These BBQ Pork Lettuce Cups have pork that is slowly braised in an Asian-inspired bbq sauce, then served on lettuce leaves for a low-carb dinner packed with flavor.
- 4 cloves garlic, skins removed and smashed
- 1/4 cup bbq sauce
- 1/4 cup hoisin sauce
- 1/4 cup rice vinegar
- 3 tablespoons low-sodium soy sauce
- 3 tablespoons low-sodium beef or chicken broth
- 3/4 teaspoon fine sea salt
- 2 lbs. pork shoulder, trimmed and cut into 3 equal-sized pieces*
- 4 thick slices ginger, unpeeled
- 2 small heads of lettuce, cored and cut in half
- 1 cup Thai sweet chili sauce
- 1/4 cup minced English cucumber
- 6 green onions, thinly sliced
- 1/4 cup salted peanuts, roughly chopped
- 1/4 cup cilantro, roughly chopped
- 2 limes, quartered
- Preheat the oven to 300ºF.
- In a heavy pan or Dutch oven with a lid, just large enough to hold the pork in a single layer, combine the garlic, bbq sauce, hoisin sauce, rice vinegar, soy sauce, broth and salt. Add the pork and turn to coat in the sauce. Cover the pan and cook in the oven for 1 hour.

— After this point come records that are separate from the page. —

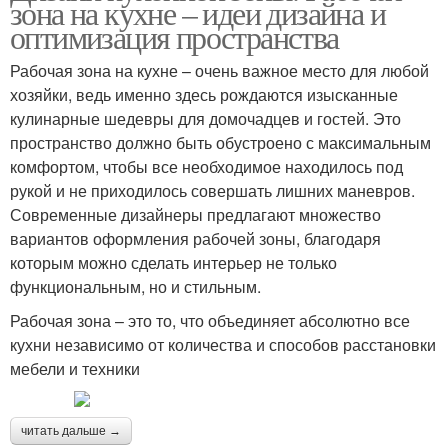
зона на кухне – идеи дизайна и
оптимизация пространства
Рабочая зона на кухне – очень важное место для любой
хозяйки, ведь именно здесь рождаются изысканные
кулинарные шедевры для домочадцев и гостей. Это
пространство должно быть обустроено с максимальным
комфортом, чтобы все необходимое находилось под
рукой и не приходилось совершать лишних маневров.
Современные дизайнеры предлагают множество
вариантов оформления рабочей зоны, благодаря
которым можно сделать интерьер не только
функциональным, но и стильным.
Рабочая зона – это то, что объединяет абсолютно все
кухни независимо от количества и способов расстановки
мебели и техники
читать дальше →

- Remove from the oven and turn the pork. Baste with the pan juices. Return to the oven to cook for another hour.
- Turn the pork again and baste with the sauces. Add the ginger. Cover and cook another 1 to 1 1/2 hours, until the pork is falling-apart tender. Baste the meat every 30 minutes.
- Remove from the oven and allow to cool enough to handle. Remove the garlic and ginger from the pan and discard. Cut off any visible fat. Use 2 forks to shred the pork in the pan, then mix in with the pan juices.
- Fill a large bowl with ice water. Place the lettuce in the ice water to crisp up, making sure the water goes in between each layer.
- In a bowl, combine the chili sauce, cucumber, and half of the green onions. Stir to mix. (This will be the dipping sauce.)
- To serve, squeeze some lime juice over the pork, then top with the cilantro, peanuts, and remaining green onions. Allow each person to build their own cup with the pork, more lime juice if desired, and the dipping sauce.
*I used a center cut pork roast, but would suggest using the pork shoulder as written, because I think they needed the added fat from the pork shoulder.